By: Charlotte Fereday - Updated: 28 Aug 2012 | comments*Discuss
 
Pre-school Children Computers Computing

Every parent wants to give their child the best start in life, and that includes preparing them in their pre-school years for what lies ahead.

Education and health specialists generally agree that moderate pre-school computer use offers a range of developmental benefits from manual dexterity, problem solving, and non-verbal skills to improved long-term memory and information processing.

Limit your child’s computer use to a maximum of 30 minutes per session a few times a week and you might be able to give them a head start when they start school.

Introduce Them To The Basics

Depending on your pre-schooler they might be ready to learn the basics from as young as two but most experts suggest two and half to three years being a good time to start.

The best way to approach the computer is to start at the very basics. Introduce them to the words computer, mouse, keyboard and screen and let them feel their way around the machinery before you get them started with any actual computing.

Some children might be happy just playing with an unplugged keyboard, or just turning the hard drive on and off to watch the screen light up. Let your pre-schooler dictate the pace, every child is different. Hitting the keys might not seem to have much educational impact but eventually it leads to an increased understanding of cause and effect.

Computing Together

Until your child totally understands how to navigate their way around the computer they won’t get much out of using the computer on their own.

Working together you get to spend time with your child and they will get far more out of their computer time. Having said that, you’ll get the best results if you let your child explore the computer rather than dictating how they use it.

Don’t think of what you’re doing as teaching your child to use the computer for the computer’s sake (it won’t care), but rather as an entertaining and interactive tool to further explore other new ideas. Pre-schoolers have great success using the computer to learn about colours, shapes, and sounds. You can also introduce new languages and encourage them to find new interests.
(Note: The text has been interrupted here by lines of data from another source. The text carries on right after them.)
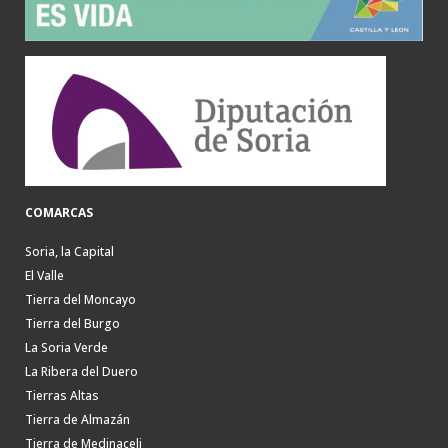
COMARCAS
Soria, la Capital
El Valle
Tierra del Moncayo
Tierra del Burgo
La Soria Verde
La Ribera del Duero
Tierras Altas
Tierra de Almazán
Tierra de Medinaceli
Remember that the computer is interactive, so let your child interact.

Practical Tips

Make sure that you’re child is at the right height to use the computer safely. Either set the computer up at their level with an appropriate sized chair, or invest in a decent booster cushion for them to use the computer at your desk.

There is a lot of computing equipment on the market that specifically targets the preschool user, ranging from laptops for toddlers to special keyboards with big brightly coloured keys. There is mixed feeling about whether any of this equipment is necessary. One definite advantage to kitting your pre-schooler out with their own computer system is that it will save your computer from mistreatment!

Fit For The Future

Studies show that familiarity with the computer can help children when they get to school as it will already be identified as a safe, enjoyable activity in their minds. Studies show that primary school children without preschool exposure to computers seem more timid around computer equipment and take longer to get started.
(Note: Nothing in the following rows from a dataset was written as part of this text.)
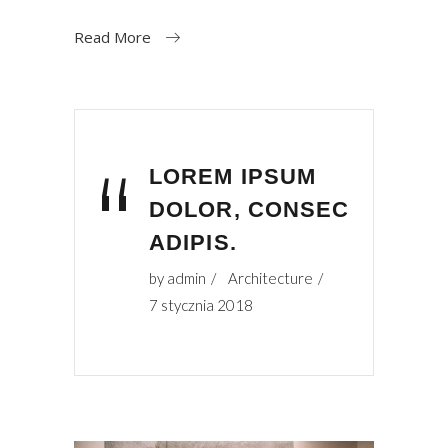
Read More
“
LOREM IPSUM
DOLOR, CONSEC
ADIPIS.
by
admin
Architecture
7 stycznia 2018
The key to success is making the most of your pre-schooler’s 30 minute session on the computer. There is a whole industry springing up around edu-tainment (educational entertainment) for preschoolers, some of which takes familiar and much loved characters from books and TV and transfers them to an interactive environment.

There is nothing to say that your pre-schooler has to have a solid grounding in computers before they got to primary school. But studies suggest that an early introduction offers more positives than negatives in our children’s development.